Could you print, with no changes, the lines of the records that start with the line containing "genus: Rhynchospora" and run through the final line of the records?

☆ ☆ ☆ ☆ ☆ ☆ ☆

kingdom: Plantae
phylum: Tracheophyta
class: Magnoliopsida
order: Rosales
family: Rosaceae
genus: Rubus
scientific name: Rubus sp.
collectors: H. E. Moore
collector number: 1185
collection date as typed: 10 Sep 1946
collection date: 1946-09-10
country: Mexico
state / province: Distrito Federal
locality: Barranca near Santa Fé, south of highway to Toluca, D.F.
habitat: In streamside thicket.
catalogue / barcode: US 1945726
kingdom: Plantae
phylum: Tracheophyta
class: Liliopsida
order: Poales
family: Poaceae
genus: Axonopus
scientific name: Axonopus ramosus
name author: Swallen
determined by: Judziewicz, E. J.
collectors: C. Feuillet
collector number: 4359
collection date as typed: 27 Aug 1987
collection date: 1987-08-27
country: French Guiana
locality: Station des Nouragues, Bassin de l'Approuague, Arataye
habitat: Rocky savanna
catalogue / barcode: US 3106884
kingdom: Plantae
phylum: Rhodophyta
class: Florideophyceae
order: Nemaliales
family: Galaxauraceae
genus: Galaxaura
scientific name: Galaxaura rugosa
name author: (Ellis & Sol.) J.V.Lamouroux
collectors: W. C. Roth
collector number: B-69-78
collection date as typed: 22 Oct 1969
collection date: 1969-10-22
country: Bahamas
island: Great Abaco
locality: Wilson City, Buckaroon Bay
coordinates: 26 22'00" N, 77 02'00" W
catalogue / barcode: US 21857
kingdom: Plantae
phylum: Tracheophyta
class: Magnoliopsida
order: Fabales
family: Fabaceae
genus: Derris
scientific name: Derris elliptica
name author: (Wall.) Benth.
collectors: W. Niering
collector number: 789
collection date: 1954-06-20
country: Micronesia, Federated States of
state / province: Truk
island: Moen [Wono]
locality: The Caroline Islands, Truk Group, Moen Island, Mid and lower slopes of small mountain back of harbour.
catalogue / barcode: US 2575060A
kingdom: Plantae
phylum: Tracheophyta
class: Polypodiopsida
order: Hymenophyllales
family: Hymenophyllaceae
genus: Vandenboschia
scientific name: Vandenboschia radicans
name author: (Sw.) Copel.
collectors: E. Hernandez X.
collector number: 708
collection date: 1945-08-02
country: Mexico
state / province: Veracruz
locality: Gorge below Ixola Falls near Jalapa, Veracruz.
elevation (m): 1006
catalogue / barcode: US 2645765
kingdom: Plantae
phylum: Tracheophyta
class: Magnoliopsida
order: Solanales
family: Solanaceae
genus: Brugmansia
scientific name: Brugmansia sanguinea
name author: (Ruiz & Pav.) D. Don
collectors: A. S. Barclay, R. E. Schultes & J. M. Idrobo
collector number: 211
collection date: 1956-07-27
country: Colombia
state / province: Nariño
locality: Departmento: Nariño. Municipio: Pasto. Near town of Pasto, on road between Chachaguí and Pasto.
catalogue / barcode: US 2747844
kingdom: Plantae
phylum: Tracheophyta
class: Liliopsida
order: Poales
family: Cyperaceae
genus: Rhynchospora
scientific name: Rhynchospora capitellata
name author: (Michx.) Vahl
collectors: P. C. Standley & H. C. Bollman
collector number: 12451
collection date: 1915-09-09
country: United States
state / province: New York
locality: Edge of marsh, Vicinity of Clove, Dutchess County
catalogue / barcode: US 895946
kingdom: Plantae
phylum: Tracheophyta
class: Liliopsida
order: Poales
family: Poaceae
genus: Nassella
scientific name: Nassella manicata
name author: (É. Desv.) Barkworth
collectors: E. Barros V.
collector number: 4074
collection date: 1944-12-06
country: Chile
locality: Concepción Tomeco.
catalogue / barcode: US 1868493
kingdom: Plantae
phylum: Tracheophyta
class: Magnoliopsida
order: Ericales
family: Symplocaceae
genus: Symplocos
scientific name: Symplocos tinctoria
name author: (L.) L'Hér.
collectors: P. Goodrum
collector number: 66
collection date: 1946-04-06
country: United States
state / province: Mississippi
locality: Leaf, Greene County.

☆ ☆ ☆ ☆ ☆ ☆ ☆

▸ **RESULT FOR THIS TASK**
genus: Rhynchospora
scientific name: Rhynchospora capitellata
name author: (Michx.) Vahl
collectors: P. C. Standley & H. C. Bollman
collector number: 12451
collection date: 1915-09-09
country: United States
state / province: New York
locality: Edge of marsh, Vicinity of Clove, Dutchess County
catalogue / barcode: US 895946
kingdom: Plantae
phylum: Tracheophyta
class: Liliopsida
order: Poales
family: Poaceae
genus: Nassella
scientific name: Nassella manicata
name author: (É. Desv.) Barkworth
collectors: E. Barros V.
collector number: 4074
collection date: 1944-12-06
country: Chile
locality: Concepción Tomeco.
catalogue / barcode: US 1868493
kingdom: Plantae
phylum: Tracheophyta
class: Magnoliopsida
order: Ericales
family: Symplocaceae
genus: Symplocos
scientific name: Symplocos tinctoria
name author: (L.) L'Hér.
collectors: P. Goodrum
collector number: 66
collection date: 1946-04-06
country: United States
state / province: Mississippi
locality: Leaf, Greene County.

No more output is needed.